Please see pages 39 to 42 of the annual report for more information.


The Investment Manager continuously monitors and actively engages with the companies in which it invests to maintain ESG focus and improvement. This stewardship of client's assets consists of four interconnected and equally important activities by the Investment Manager to monitor, contact, engage and act. The Investment Manager actively and regularly engages with the management teams of companies in which they are invested in order to share examples of best practice seen in other companies and to effect positive change. The Investment Manager also actively engages with management teams to explain voting decisions at company annual general meetings. The Investment Manager’s engagement extends beyond the company’s management team and can include many other stakeholders such as non-government agencies, industry and regulatory bodies, as well as activists and the company’s clients. Priorities for engagement are established by the use of the ESG House Score, in combination with bottom-up research insights from investment teams across asset classes, and areas of thematic focus from our company level stewardship activities. What gets measured gets managed, so the Investment Manager strongly encourages companies to set clear targets or key performance indicators on all material ESG risks.

Please see pages 39 to 42 of the annual report for more information.

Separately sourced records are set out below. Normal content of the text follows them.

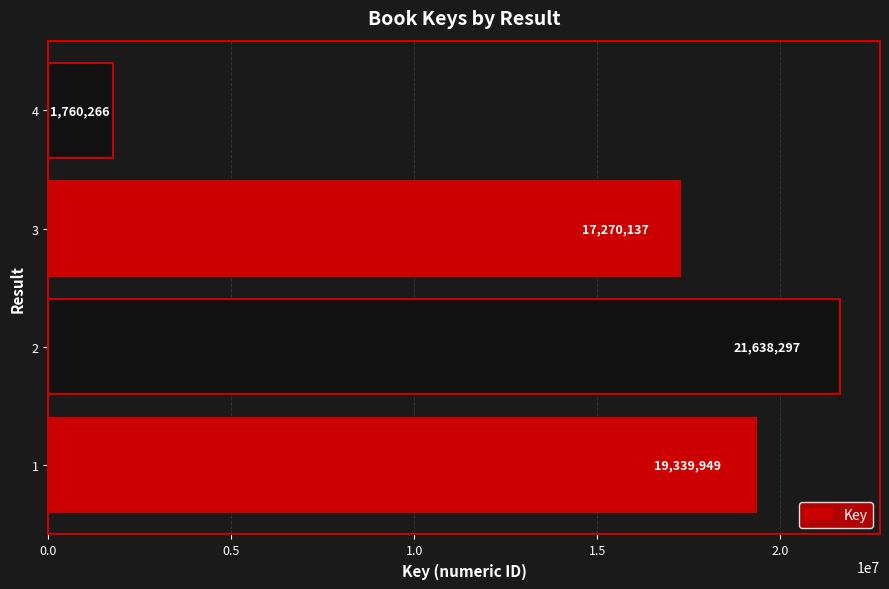

What is the minimum value shown in the chart?

1760266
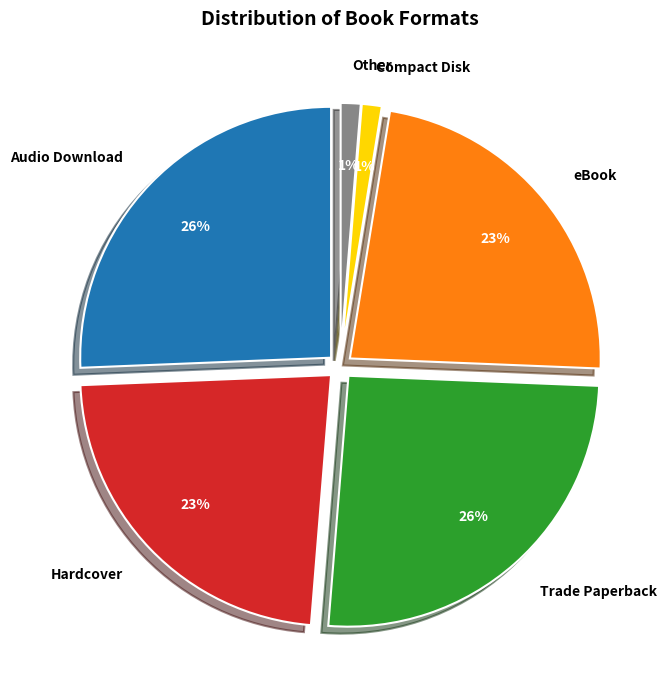

To the nearest percent, what is the average slice percentage?

17%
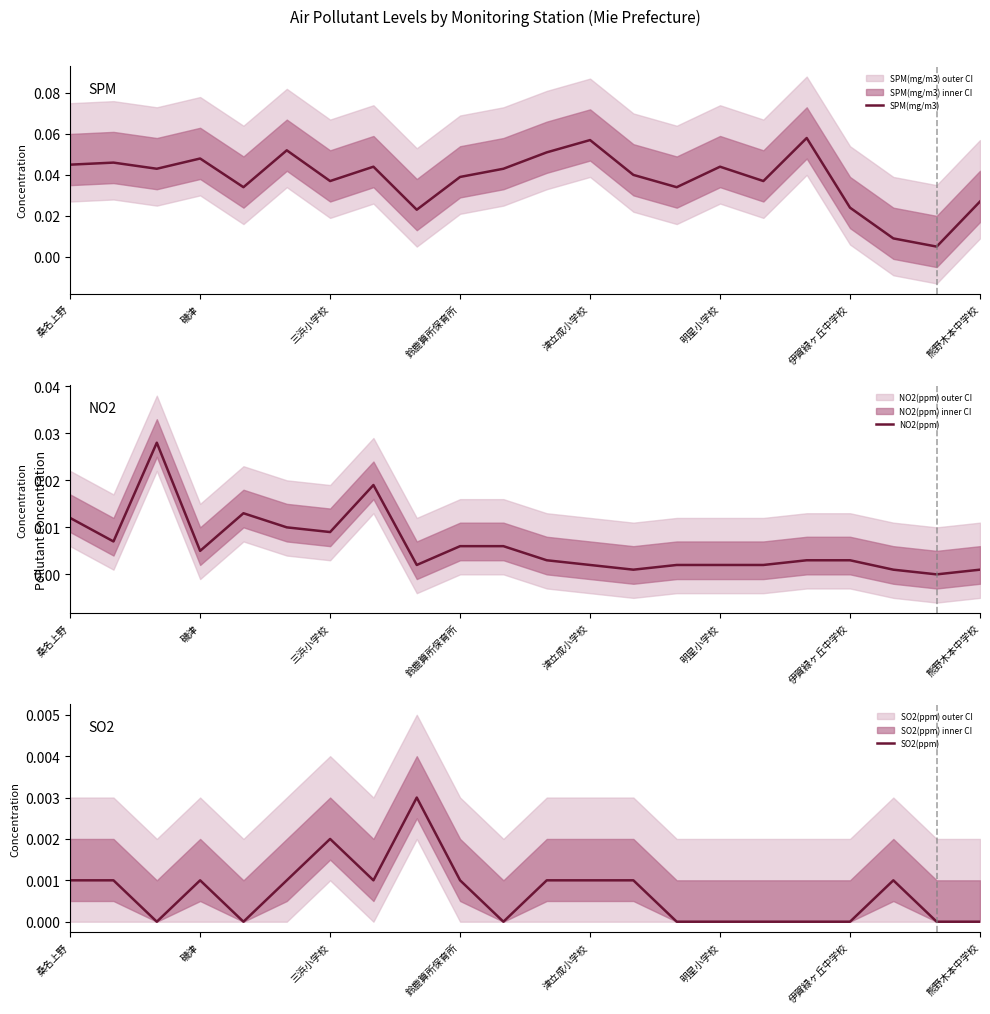

What are all the series names shown in the legend?

SPM(mg/m3), NO2(ppm), SO2(ppm)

The Investment Manager employs around 150 equity professionals globally. A systematic and globally-applied approach to evaluating stocks allows the Investment Manager to compare companies consistently on their ESG credentials – both regionally and against their peer group.  The Investment Manager uses a combination of external and proprietary in-house quantitative scoring techniques to complement and cross-check analyst-driven ESG assessments. ESG analysis is peer-reviewed within  the equities team, and ESG factors impacting both  sectors and stocks are discussed as part of the formal sector reviews. 

ESG House Score

The ESG House Score is produced by the ESG Equity Analysts. The ESG House Score framework has two main pillars which include detailed operational and governance metrics. The underlying key performance indicators are weighted according to how material they are for each sector and country and populated from proprietary and external data sources such as MSCI and Trucost. The scores are standardised to allow the Investment Manager to see how individual companies rank in a global context.  These scores complement the fundamental analysis of the equity analysts and the ranking of companies from Laggards to Best in Class.   

Equity ESG Quality Score

The Investment Manager’s equity sector analysts have a fully integrated approach to ESG analysis. Within the equity investment process, every company is given a proprietary Quality Rating which has five components: industry analysis, business model analysis, analysis of the company’s moat or competitive advantage, consideration of ESG factors, assessment of management and analysis of financials. In considering the ESG Quality Score the analyst considers these key questions:  
  • Which ESG issues are relevant for this company, how material are they, and how are they being addressed? 
  • What is the assessment of the quality of this company’s governance, ownership structure and management? 
  • Are incentives and key performance indicators aligned with the company’s strategy and the interests of shareholders?

Having considered the regional universe and peer group in which the company operates, the Investment Manager’s equity team then allocates it an ESG Quality rating between one and five (see below). This is applied across every stock that the Investment Manager covers globally. To be considered ‘best in class’, the management of ESG factors must be a material part of the company’s core business strategy; management must provide excellent disclosure of data on key risk; management must also have clear policies and strong governance structures, among other criteria.